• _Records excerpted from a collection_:

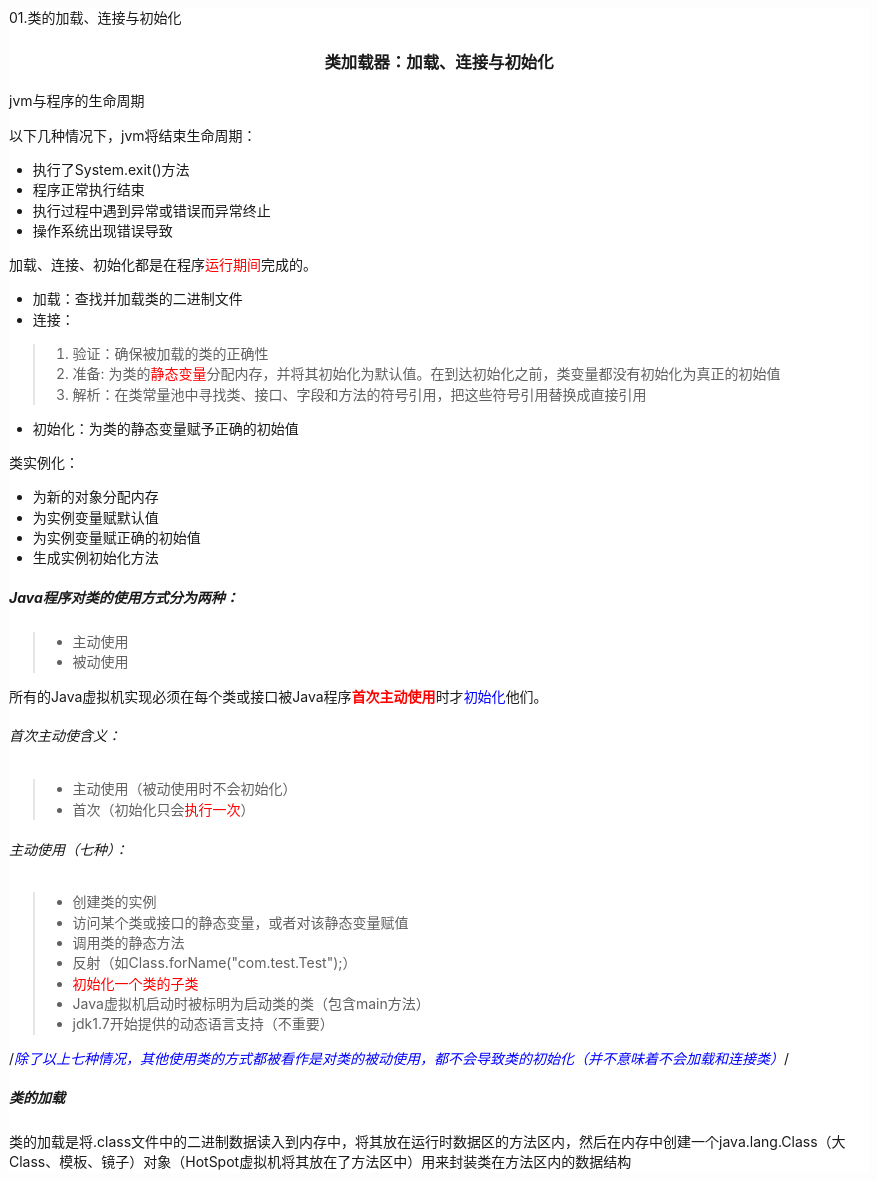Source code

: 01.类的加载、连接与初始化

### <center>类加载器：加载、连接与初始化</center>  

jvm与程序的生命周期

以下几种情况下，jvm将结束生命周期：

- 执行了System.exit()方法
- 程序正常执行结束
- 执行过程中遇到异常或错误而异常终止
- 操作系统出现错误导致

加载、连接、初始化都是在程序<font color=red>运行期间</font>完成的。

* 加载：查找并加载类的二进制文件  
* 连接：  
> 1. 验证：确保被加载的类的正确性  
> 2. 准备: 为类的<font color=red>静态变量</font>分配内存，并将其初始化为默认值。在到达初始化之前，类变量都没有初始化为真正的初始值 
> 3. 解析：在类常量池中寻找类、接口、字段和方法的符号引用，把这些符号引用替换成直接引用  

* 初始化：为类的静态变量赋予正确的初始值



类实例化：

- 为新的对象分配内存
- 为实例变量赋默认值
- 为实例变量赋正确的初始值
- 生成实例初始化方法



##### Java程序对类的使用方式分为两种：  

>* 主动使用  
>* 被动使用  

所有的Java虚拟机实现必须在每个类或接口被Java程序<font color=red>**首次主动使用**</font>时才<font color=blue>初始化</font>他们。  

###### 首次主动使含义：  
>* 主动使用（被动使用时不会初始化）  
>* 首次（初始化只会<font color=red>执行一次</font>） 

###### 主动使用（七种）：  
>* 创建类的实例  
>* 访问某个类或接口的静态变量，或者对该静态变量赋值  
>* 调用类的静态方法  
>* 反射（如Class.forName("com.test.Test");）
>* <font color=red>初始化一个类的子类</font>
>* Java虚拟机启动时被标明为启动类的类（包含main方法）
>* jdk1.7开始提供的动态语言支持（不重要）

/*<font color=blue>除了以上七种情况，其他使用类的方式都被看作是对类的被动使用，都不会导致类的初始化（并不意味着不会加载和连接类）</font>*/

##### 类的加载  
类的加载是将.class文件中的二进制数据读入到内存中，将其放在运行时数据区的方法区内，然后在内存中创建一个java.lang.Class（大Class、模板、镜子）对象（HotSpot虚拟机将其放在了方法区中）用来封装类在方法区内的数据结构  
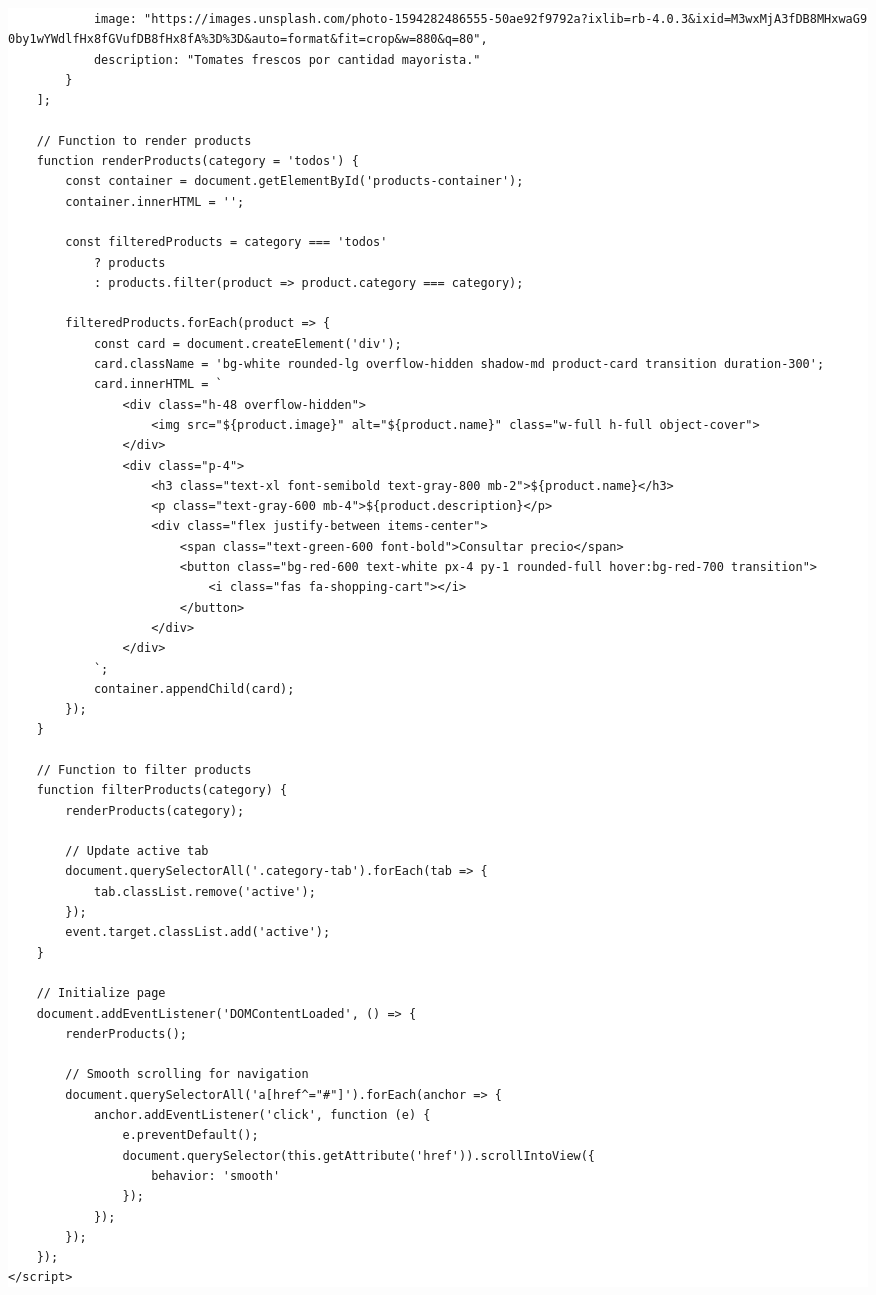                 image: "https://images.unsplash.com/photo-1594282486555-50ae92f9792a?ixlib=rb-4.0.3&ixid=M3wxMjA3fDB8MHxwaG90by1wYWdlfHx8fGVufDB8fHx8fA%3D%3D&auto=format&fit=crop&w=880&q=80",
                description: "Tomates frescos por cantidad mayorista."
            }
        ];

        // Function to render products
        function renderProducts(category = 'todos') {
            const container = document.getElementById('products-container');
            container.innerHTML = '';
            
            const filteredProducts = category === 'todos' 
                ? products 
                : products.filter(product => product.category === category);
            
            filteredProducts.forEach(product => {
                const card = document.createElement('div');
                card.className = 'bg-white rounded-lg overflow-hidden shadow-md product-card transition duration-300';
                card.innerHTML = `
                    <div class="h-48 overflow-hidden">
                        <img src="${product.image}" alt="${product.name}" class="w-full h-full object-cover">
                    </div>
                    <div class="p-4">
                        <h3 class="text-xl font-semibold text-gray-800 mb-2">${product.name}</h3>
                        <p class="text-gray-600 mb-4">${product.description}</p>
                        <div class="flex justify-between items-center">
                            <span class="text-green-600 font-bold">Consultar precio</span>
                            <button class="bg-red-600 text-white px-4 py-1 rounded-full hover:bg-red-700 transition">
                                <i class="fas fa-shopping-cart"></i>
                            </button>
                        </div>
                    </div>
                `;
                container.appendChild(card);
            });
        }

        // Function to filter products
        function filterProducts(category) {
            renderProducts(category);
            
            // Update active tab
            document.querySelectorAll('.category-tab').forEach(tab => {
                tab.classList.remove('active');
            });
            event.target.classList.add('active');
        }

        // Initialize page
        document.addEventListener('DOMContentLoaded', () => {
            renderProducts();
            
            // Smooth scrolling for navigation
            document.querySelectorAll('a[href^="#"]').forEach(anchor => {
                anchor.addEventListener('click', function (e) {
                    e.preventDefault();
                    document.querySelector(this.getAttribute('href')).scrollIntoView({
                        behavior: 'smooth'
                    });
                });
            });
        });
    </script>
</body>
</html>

• _What is needed_:
The answer is a faithful copy of the records above, with the pictures removed.

• _Task output_:
Source code

: 01.类的加载、连接与初始化

### <center>类加载器：加载、连接与初始化</center>  

jvm与程序的生命周期

以下几种情况下，jvm将结束生命周期：

- 执行了System.exit()方法
- 程序正常执行结束
- 执行过程中遇到异常或错误而异常终止
- 操作系统出现错误导致

加载、连接、初始化都是在程序<font color=red>运行期间</font>完成的。

* 加载：查找并加载类的二进制文件  
* 连接：  
> 1. 验证：确保被加载的类的正确性  
> 2. 准备: 为类的<font color=red>静态变量</font>分配内存，并将其初始化为默认值。在到达初始化之前，类变量都没有初始化为真正的初始值 
> 3. 解析：在类常量池中寻找类、接口、字段和方法的符号引用，把这些符号引用替换成直接引用  

* 初始化：为类的静态变量赋予正确的初始值



类实例化：

- 为新的对象分配内存
- 为实例变量赋默认值
- 为实例变量赋正确的初始值
- 生成实例初始化方法



##### Java程序对类的使用方式分为两种：  

>* 主动使用  
>* 被动使用  

所有的Java虚拟机实现必须在每个类或接口被Java程序<font color=red>**首次主动使用**</font>时才<font color=blue>初始化</font>他们。  

###### 首次主动使含义：  
>* 主动使用（被动使用时不会初始化）  
>* 首次（初始化只会<font color=red>执行一次</font>） 

###### 主动使用（七种）：  
>* 创建类的实例  
>* 访问某个类或接口的静态变量，或者对该静态变量赋值  
>* 调用类的静态方法  
>* 反射（如Class.forName("com.test.Test");）
>* <font color=red>初始化一个类的子类</font>
>* Java虚拟机启动时被标明为启动类的类（包含main方法）
>* jdk1.7开始提供的动态语言支持（不重要）

/*<font color=blue>除了以上七种情况，其他使用类的方式都被看作是对类的被动使用，都不会导致类的初始化（并不意味着不会加载和连接类）</font>*/

##### 类的加载  
类的加载是将.class文件中的二进制数据读入到内存中，将其放在运行时数据区的方法区内，然后在内存中创建一个java.lang.Class（大Class、模板、镜子）对象（HotSpot虚拟机将其放在了方法区中）用来封装类在方法区内的数据结构  
                 image: "https://images.unsplash.com/photo-1594282486555-50ae92f9792a?ixlib=rb-4.0.3&ixid=M3wxMjA3fDB8MHxwaG90by1wYWdlfHx8fGVufDB8fHx8fA%3D%3D&auto=format&fit=crop&w=880&q=80",
                description: "Tomates frescos por cantidad mayorista."
            }
        ];

        // Function to render products
        function renderProducts(category = 'todos') {
            const container = document.getElementById('products-container');
            container.innerHTML = '';
            
            const filteredProducts = category === 'todos' 
                ? products 
                : products.filter(product => product.category === category);
            
            filteredProducts.forEach(product => {
                const card = document.createElement('div');
                card.className = 'bg-white rounded-lg overflow-hidden shadow-md product-card transition duration-300';
                card.innerHTML = `
                    <div class="h-48 overflow-hidden">
                        <img src="${product.image}" alt="${product.name}" class="w-full h-full object-cover">
                    </div>
                    <div class="p-4">
                        <h3 class="text-xl font-semibold text-gray-800 mb-2">${product.name}</h3>
                        <p class="text-gray-600 mb-4">${product.description}</p>
                        <div class="flex justify-between items-center">
                            <span class="text-green-600 font-bold">Consultar precio</span>
                            <button class="bg-red-600 text-white px-4 py-1 rounded-full hover:bg-red-700 transition">
                                <i class="fas fa-shopping-cart"></i>
                            </button>
                        </div>
                    </div>
                `;
                container.appendChild(card);
            });
        }

        // Function to filter products
        function filterProducts(category) {
            renderProducts(category);
            
            // Update active tab
            document.querySelectorAll('.category-tab').forEach(tab => {
                tab.classList.remove('active');
            });
            event.target.classList.add('active');
        }

        // Initialize page
        document.addEventListener('DOMContentLoaded', () => {
            renderProducts();
            
            // Smooth scrolling for navigation
            document.querySelectorAll('a[href^="#"]').forEach(anchor => {
                anchor.addEventListener('click', function (e) {
                    e.preventDefault();
                    document.querySelector(this.getAttribute('href')).scrollIntoView({
                        behavior: 'smooth'
                    });
                });
            });
        });
    </script>
</body>
</html>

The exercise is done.